A special report from Moscow about the April 1995 visit of Democratic Presidential candidate Lyndon LaRouche. LaRouche's main activity in the Russian capital was a speech at an event sponsored by the Institute for Social and Political Studies (ISPI) of the Russian Academy of Sciences, the Free Economic Society of Russia, and the Schiller Institute for Science and Culture. The subject was "Russia, the United States, and the Global Financial Crisis." While in Moscow, LaRouche urged U.S.-Russian cooperation against the British.
MOSCOW, April 29 (EIRNS)--Without common action by the U.S. and Russia, with cooperation of the Chinese, no significant economic recovery can be organized in any part of the world, American economist and Presidential candidate Lyndon LaRouche told a round-table discussion in the Russian capital on April 24.
LaRouche was the main speaker at an event sponsored by the Institute for Social and Poitical Studies (ISPI) of the Russian Academy of Sciences, the Free Economic Society of Russia, and the Schiller Institute for Science and Culture. The subject was "Russia, the United States, and the Global Financial Crisis."
Co-chairing the round table, Academician Leonid Abalkin welcomed LaRouche as a representative of "the well-known Schiller Institute" and thanked him for having proposed the session's topic, one "of great interest." "Many of us are familiar with the original ideas and approaches of LaRouche," said Abalkin.
Academician Abalkin heads the Institute of Economics of the Academy of Sciences. Co-chairing was Academician Gennadi Osipov, head of ISPI. Professor Taras Muranivsky, president of the Schiller Institute for Science and Culture (Moscow), introduced LaRouche to the round table.
In the face of the resulting crisis, governments are acting like people having their last party onboard the Titanic, before it sank, LaRouche said. There are, he stressed, only four world powers capable of acting, independently of supranational authorities, to effect a solution. They are the United States, the British Empire, Russia, and China. Without common action by at least two such world powers, such as the U.S. and Russia, no significant economic recovery can be organized in any part of the world.
Lothar Komp of EIR's European headquarters portrayed the demise of continental Europe's strongest economy, Germany, as a result of the shift to a "post-industrial" paradigm, especially in education and investment policy. He was followed by Dr. Jonathan Tennenbaum, of the Schiller Institute in Germany, who showed that no package of reforms for Russia can work, unless the international financial crisis be taken on, and highlighted Russia's special role in that battle, through the potential for building a Eurasian land-bridge and the surviving strengths of Russia's scientific-industrial sector, which could be brought to bear in the context of a global recovery.

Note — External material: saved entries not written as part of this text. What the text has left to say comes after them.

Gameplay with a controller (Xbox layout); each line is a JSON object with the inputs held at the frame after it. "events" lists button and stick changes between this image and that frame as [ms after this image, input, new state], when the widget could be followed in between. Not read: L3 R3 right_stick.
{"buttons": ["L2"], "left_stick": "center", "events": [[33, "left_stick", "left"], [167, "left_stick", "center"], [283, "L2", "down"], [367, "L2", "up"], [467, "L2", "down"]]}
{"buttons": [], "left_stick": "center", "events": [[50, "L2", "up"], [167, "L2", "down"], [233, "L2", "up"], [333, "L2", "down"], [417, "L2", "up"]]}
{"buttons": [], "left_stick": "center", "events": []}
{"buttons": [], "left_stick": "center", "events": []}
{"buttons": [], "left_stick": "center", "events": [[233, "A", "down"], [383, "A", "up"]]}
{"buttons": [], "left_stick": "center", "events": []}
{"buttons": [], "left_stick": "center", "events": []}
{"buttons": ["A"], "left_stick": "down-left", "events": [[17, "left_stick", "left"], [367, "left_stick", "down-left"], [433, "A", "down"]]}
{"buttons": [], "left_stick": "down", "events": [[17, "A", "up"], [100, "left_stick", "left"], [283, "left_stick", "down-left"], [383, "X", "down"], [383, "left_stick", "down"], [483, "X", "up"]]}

The Free Economic Society of Russia will soon mark its 230th anniversary; it was founded in the reign of Catherine the Great. Since the tradition of the Free Economic Society was revived, a few years ago, transcripts of its round tables are customarily published in full, and made available to the Russian government, as well as the state Duma (Parliament).
The debate is particularly timely, inasmuch as Russia is on the edge of national elections, and the question of survival under IMF conditions is foremost in the minds of policymakers and people.
Lyndon and Helga LaRouche met with 70 members and friends of the Schiller Institute in Russia, at a lively get-together held at the Methodological University in Moscow on April 26. The presidents of the Schiller Institutes of three nations were there--Helga Zepp LaRouche, the founder of the Schiller Institute overall, and president of the Institute in Germany; Taras Muranivsky of the Russian Institute; and Marivilia Carrasco of the Mexican--as well as Schiller Institute activists from Ukraine, Georgia, Moscow, St. Petersburg, guests from Nizhny Novgorod and Rostov-on-Don, and Moscow scientists in fields ranging from physics to economics to music.
The audience listened intently to LaRouche's speech on what must be done to save each individual nation: Save civilization. LaRouche developed the importance of a cultural paradigm shift, with reference to the three postwar generations: the veterans of World War II, represented at this meeting by himself and by Russian space scientist Pobisk Kuznetsov; the children of that generation (such as one Russian chemist, who began his question saying, "I am a baby boomer"); and the youth of today. A dozen young students from the Methodological University were present.
Questions to LaRouche lasted late into the night. Many of them referred to points from his textbook ("So, You Wish to Learn All About Economics?") or other writings, which the questioners had already studied.